А солнце — где оно теперь, солнце? Светло и холодно. Самая дальняя черта вершин вдруг вспыхивает — и долго, долго горит ярким, блекнущим пламенем. Она все горит, она будет гореть, пока мы свершим перевал в тысячу метров. Лопари нагибаются, прислушиваются, смотрят — и бегут куда-то. Они увидели диких оленей. Но те мелькнули и скрылись: они приходили пить на озеро. А на мхах, там и тут, валяются белые обточенные водой рога, сброшенные дикими оленями во время линяния.
Еще выше поднимается долина, и еще томительней ее тишина, ее мертвенная пустота, ее холод, и этот ровный свет еще более подчеркивает омертвенье, безлюдье, тишину. Под ногами вьется кроткий розово-лиловый вереск, последний милый цветок; об обвивает робко и приветливо огромные холодные камни, он низенький, слабый, но на нем цвет северного неба — розовый цвет, а все кругом — серое, иссиня-черное, белое, страшное, одинокое, холодное. И радуешься цветку и его последней ласке — розовой ласке.
В десять часов вечера начинается перевал.
Горы сошлись в тесный круг, долина кончилась, и снег гор переходит в неподвижную воду ледяного озера, к которому приходили пить дикие олени.

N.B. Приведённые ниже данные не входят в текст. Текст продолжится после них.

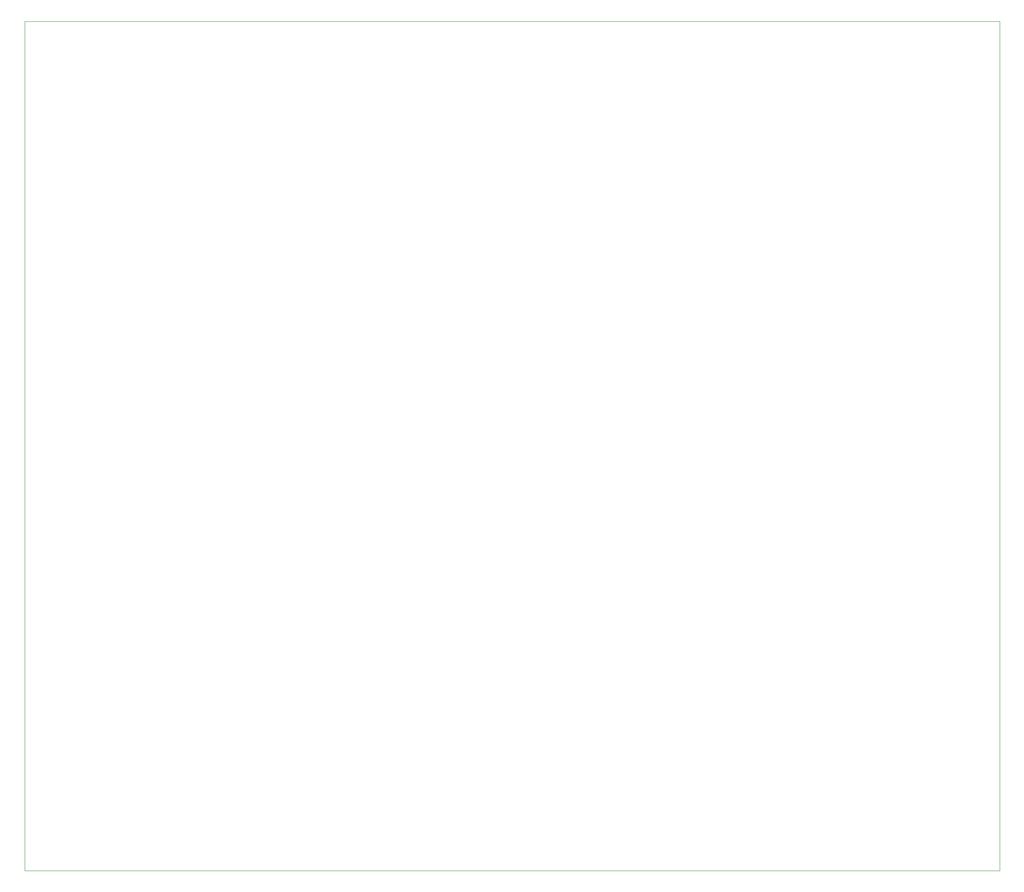
<source format=gbr>
G04 #@! TF.GenerationSoftware,KiCad,Pcbnew,(5.1.4)-1*
G04 #@! TF.CreationDate,2019-10-13T10:06:27+02:00*
G04 #@! TF.ProjectId,ctrl_interface,6374726c-5f69-46e7-9465-72666163652e,rev?*
G04 #@! TF.SameCoordinates,Original*
G04 #@! TF.FileFunction,Profile,NP*
%FSLAX46Y46*%
G04 Gerber Fmt 4.6, Leading zero omitted, Abs format (unit mm)*
G04 Created by KiCad (PCBNEW (5.1.4)-1) date 2019-10-13 10:06:27*
%MOMM*%
%LPD*%
G04 APERTURE LIST*
%ADD10C,0.050000*%
G04 APERTURE END LIST*
D10*
X53848000Y-14224000D02*
X250952000Y-14224000D01*
X53848000Y-19812000D02*
X53848000Y-14224000D01*
X53848000Y-170180000D02*
X53848000Y-19812000D01*
X53848000Y-185928000D02*
X53848000Y-170180000D01*
X55880000Y-185928000D02*
X53848000Y-185928000D01*
X250952000Y-185928000D02*
X55880000Y-185928000D01*
X250952000Y-182880000D02*
X250952000Y-185928000D01*
X250952000Y-14224000D02*
X250952000Y-182880000D01*
M02*

</source>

Снег и разрушающиеся горы: серое и белое, белое и серое — и над всем безмолвное светлое небо. Какая холодная скорбь на всем и во всем! Снеговой высокий путь спускается к озеру с черных вершин. Суживаясь постепенно, упругий, чистый и волнистый, как застывшая белая рябь на озере, снеговой путь приводит к узкой щели в горных породах, а из нее — очерчиваются перед нами огромные, крутые, зияющие белизной снегов обрывы хребта.
Лицо и грудь радуются зимнему холоду после жары у Имандры. Кажется, вот сейчас пойдет снег, белый милый пушок. Хрустит снег под ногами. Убраны проклятые противокомариные сетки с лица.
И вдруг снова тысячи комаров облепляют нас. Как маленькие злые духи на неведомых крыльях, они язвят лицо, руки, шею. Забытая египетская казнь! Откуда они здесь, на снегу, в холоде? Задыхаясь от крутизны подъема, мы на ходу, как попало, натягиваем на лицо сетки, наши накомарники, застегиваем лайковые перчатки и бежим, бежим. Комары остаются на другой стороне перевала.
Но тут новая беда. Нужно спускаться в новую долину, но спускаться несравненно трудней, чем подниматься. Крутой спуск труден сам по себе, но он труднее вдесятеро оттого, что нельзя верить ни одному камню, на который ставишь ногу; огромный камень, казавшийся прочным, рассыпается при легком толчке или движении ноги на мелкие части и летит вниз, в долину. Рассыпавшийся или просто столкнутый ногою камень увлекает за собой следующие, ниже лежащие камни, и каменная гладкая дорожка, на которой нельзя устоять, открывается перед путником. К тому же камень, летящий сверху, легко может подшибить товарища, спускающегося ниже, потому что никогда не знаешь дорогу его падения. Наконец, после тяжелого и утомительного по своей медлительности спуска, мы в долине.